In the North as well as in the South the intermingling of the blood of the races was discountenanced. In Pennsylvania as early as 1677 a white servant was indicted for cohabiting with a Negro. In 1698 the Chester County court laid it down as a principle that the mingling of the races was not to be allowed. In 1722 a woman was punished for promoting a secret marriage between a white woman and a Negro; a little later the Assembly received from the inhabitants of the province a petition inveighing against cohabiting; and in 1725-6 a law was passed positively forbidding the mixture of the races.[1] In Massachusetts as early as 1705 and 1708 restraining acts to prevent a “spurious and mixt issue” ordered the sale of offending Negroes and mulattoes out of the colony’s jurisdiction, and punished Christians who intermarried with them by a fine of L50. After the Revolutionary War such marriages were declared void and the penalty of L50 was still exacted, and not until 1843 was this act repealed. Thus was the color-line, with its social and legal distinctions, extended beyond the conditions of servitude and slavery, and thus early was an important phase of the ultimate Negro Problem foreshadowed.

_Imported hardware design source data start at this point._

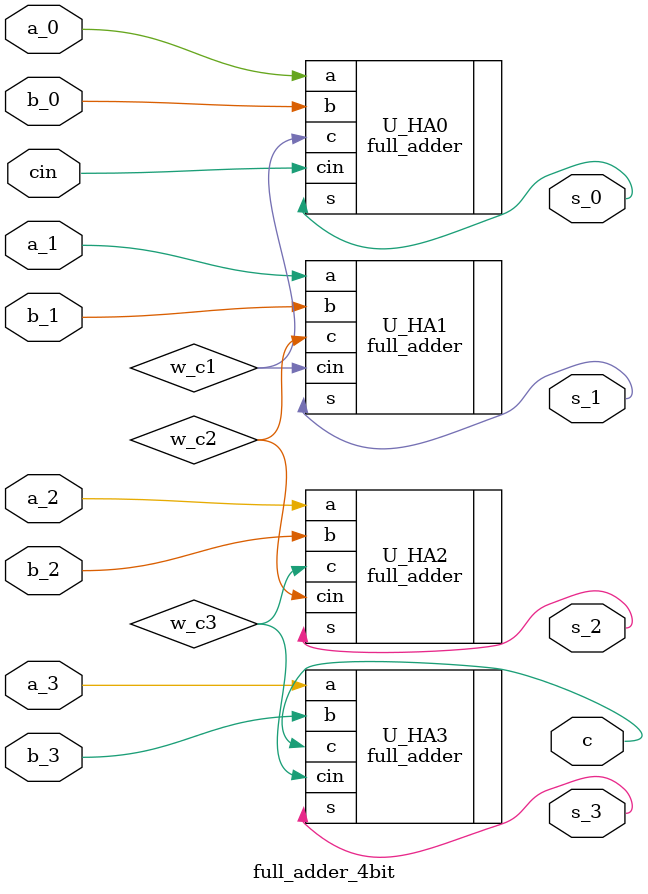
<source format=v>
`timescale 1ns / 1ps

module full_adder_4bit(
    input a_0,
    input b_0,
    input a_1,
    input b_1,
    input a_2,
    input b_2,
    input a_3,
    input b_3, 
    input cin,
    output s_0,
    output s_1,
    output s_2,
    output s_3,
    output c
);

    wire w_c1, w_c2, w_c3;
    

    
    full_adder U_HA0(
        .a(a_0),
        .b(b_0),
        .s(s_0),
        .cin(cin),
        .c(w_c1)
    );
    
    full_adder U_HA1(
        .a(a_1),   // from U_HA1 of s
        .b(b_1),
        .s(s_1),
        .cin(w_c1),  
        .c(w_c2) 
    );
    full_adder U_HA2(
        .a(a_2),
        .b(b_2),
        .s(s_2),
        .cin(w_c2),
        .c(w_c3)
    );
    
    full_adder U_HA3(
        .a(a_3),   // from U_HA1 of s
        .b(b_3),
        .s(s_3),
        .cin(w_c3),  
        .c(c) 
    );
    
    
endmodule


</source>
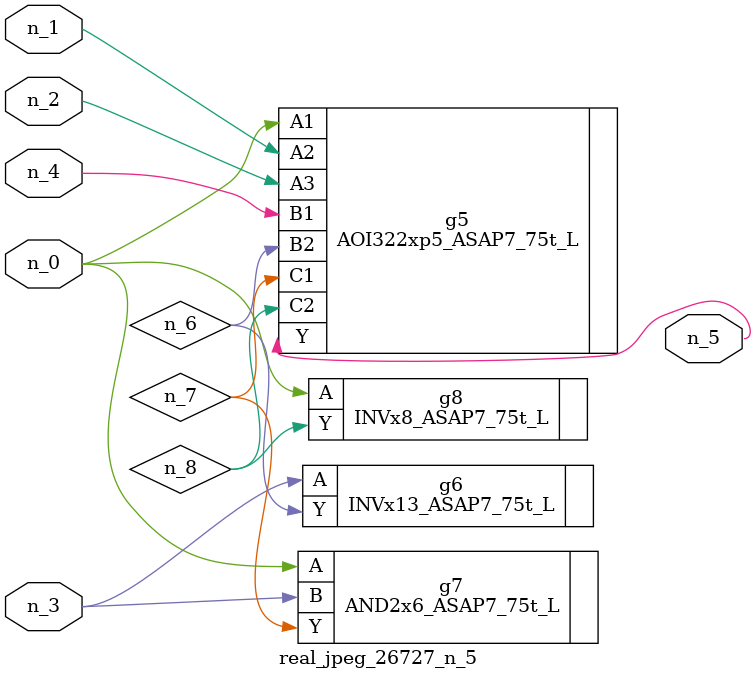
<source format=v>
module real_jpeg_26727_n_5 (n_4, n_0, n_1, n_2, n_3, n_5);

input n_4;
input n_0;
input n_1;
input n_2;
input n_3;

output n_5;

wire n_8;
wire n_6;
wire n_7;

AOI322xp5_ASAP7_75t_L g5 ( 
.A1(n_0),
.A2(n_1),
.A3(n_2),
.B1(n_4),
.B2(n_6),
.C1(n_7),
.C2(n_8),
.Y(n_5)
);

AND2x6_ASAP7_75t_L g7 ( 
.A(n_0),
.B(n_3),
.Y(n_7)
);

INVx8_ASAP7_75t_L g8 ( 
.A(n_0),
.Y(n_8)
);

INVx13_ASAP7_75t_L g6 ( 
.A(n_3),
.Y(n_6)
);


endmodule
</source>
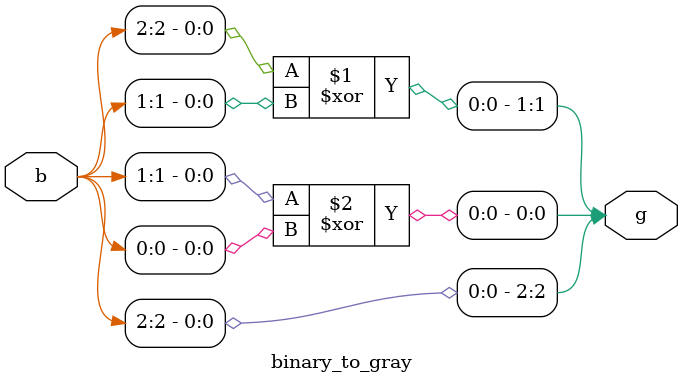
<source format=v>
module binary_to_gray( input[2:0] b, output[2:0] g );
      assign g[2] = b[2];
      assign g[1] = b[2]^b[1];
      assign g[0] = b[1]^b[0];
endmodule

</source>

[Footnote 1: Turner: The Negro in Pennsylvania, 29-30.]
Generally then, in the South, in the colonial period, the free Negro could not vote, could not hold civil office, could not give testimony in cases involving white men, and could be employed only for fatigue duty in the militia. He could not purchase white servants, could not intermarry with white people, and had to be very circumspect in his relations with slaves. No deprivation of privilege, however, relieved him of the obligation to pay taxes. Such advantages as he possessed were mainly economic.